With Illinois entering the final week of the regular season as the No. 4 team in the nation, a potential No. 1 seed in the NCAA tournament is a legitimate aspiration. A win Tuesday night at No. 2 Michigan would go a long way toward that goal. If not, a win Saturday at No. 7 Ohio State could help seal the deal, too.
“We’ve had a hell of a season so far, and we’re here to improve,” Illinois freshman guard Andre Curbelo said Monday. “That game is definitely going to be a statement game. We just have to go into Michigan with a killer mentality, like we’ve been having the past two games and trying get the job done. We’re playing for something bigger. It’s a bigger challenge, obviously, but we’re here for it. … We want it. Just bring them on.”
It’s fitting, then, that Monday’s homage was to the Dee-Deron-Luther era. One of the halcyon moments in program history. A level that the Illini have been chasing since.
That makes the current Illini’s national ranking rather notable. It’s the highest since the 2004-05 team had the top spot in the final Associated Press Top 25 poll that season.
To think, Illinois set a program record for most losses in a season just two years ago. That 12-21 mark in the 2018-19 season was, if not rock bottom, at least in the neighborhood.
Momentum for more started building last season with a nine-win turnaround but no final reward, with the NCAA tournament canceled in the early stages of the COVID-19 pandemic in the United States.
Success has only grown this season, and that return to the NCAA tournament — what will be a first since 2013 — is now in sight.
“It’s just the process,” Illinois coach Brad Underwood said. “There’s no timeframe on a process, really. You want it sooner than later, obviously, but there’s certain things you don’t rush. It takes everybody. It takes a great administration. It takes a great coaching staff. It obviously takes great players.
“We’ve been very fortunate in the recruiting game that we found guys that fit our character and fit our system. Then it can happen. It’s just the process. I’m excited about that because it’s where I believe this program should be and has the capability to be. Is it there every year? I hope so, but I think, overall, we’re laying a great foundation for the future.”
That the NCAA tournament is in sight a year after it was snatched away from an Illinois team set to break its seven-year tourney drought is all the Illini have been working toward this season. The “final chapter,” as Underwood calls it, is all they’ve talked about, and they’re feeling good knowing a top seed in the NCAA tournament is there for the taking.
“I think every coach in the country talks about March, and we all know it’s March Madness,” Underwood said. “Everybody has fought different battles.

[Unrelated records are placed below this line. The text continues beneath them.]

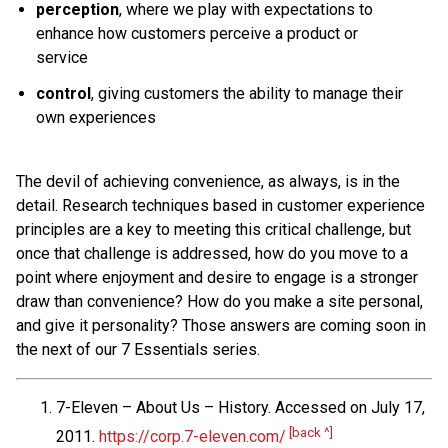
perception
, where we play with expectations to
enhance how customers perceive a product or
service
control
, giving customers the ability to manage their
own experiences
The devil of achieving convenience, as always, is in the
detail. Research techniques based in customer experience
principles are a key to meeting this critical challenge, but
once that challenge is addressed, how do you move to a
point where enjoyment and desire to engage is a stronger
draw than convenience? How do you make a site personal,
and give it personality? Those answers are coming soon in
the next of our 7 Essentials series.
7-Eleven – About Us – History. Accessed on July 17,
[back ^]
2011.
https://corp.7-eleven.com/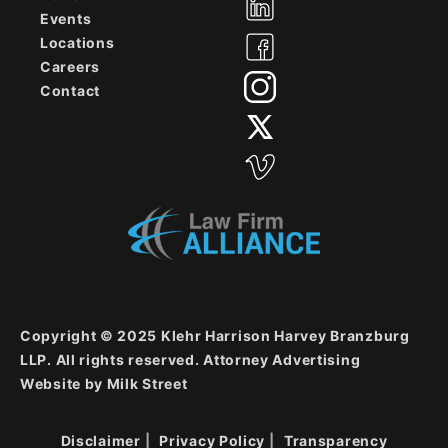
Events
Locations
Careers
Contact
Copyright © 2025 Klehr Harrison Harvey Branzburg
LLP. All rights reserved. Attorney Advertising
Website by
Milk Street
Disclaimer
Privacy Policy
Transparency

Every player’s had to make sacrifices, and now we’re getting closer to that finish line. For us, it’s a little different because we’ve been building, and we’ve been trying to get there.
“We didn’t get there last year. … That was taken from them last year. As we draw closer and nearer to that, absolutely, I think it means a lot to this team.”
Curbelo knows bits and pieces of Illinois basketball history. That the 2004-05 Illini outfit was an elite team is at that top of that list. The Vega Baja, Puerto Rico, native feels pretty good about his team, too.
“We’re just trying to do something like that or even better,” Curbelo said. “Personally, the team we have is capable of at least the Elite Eight. There’s no ceiling after that. After that, it’s either national championship or nothing.”
Wrapping up the regular season at Michigan and at Ohio State simply provides two more challenges along the way for an Illinois team thinking big. Curbelo called them both “statement games.”
“I love it,” the freshman guard continued. “That’s what I’m here for. I love the challenge. I love big stages, big teams. … I think if we come in mentally prepared and ready to go from the get go, I don’t think there’s any fatigue or tiredness that could stop us. When we’re mentally dialed in, we’re a very, very hard team to stop.”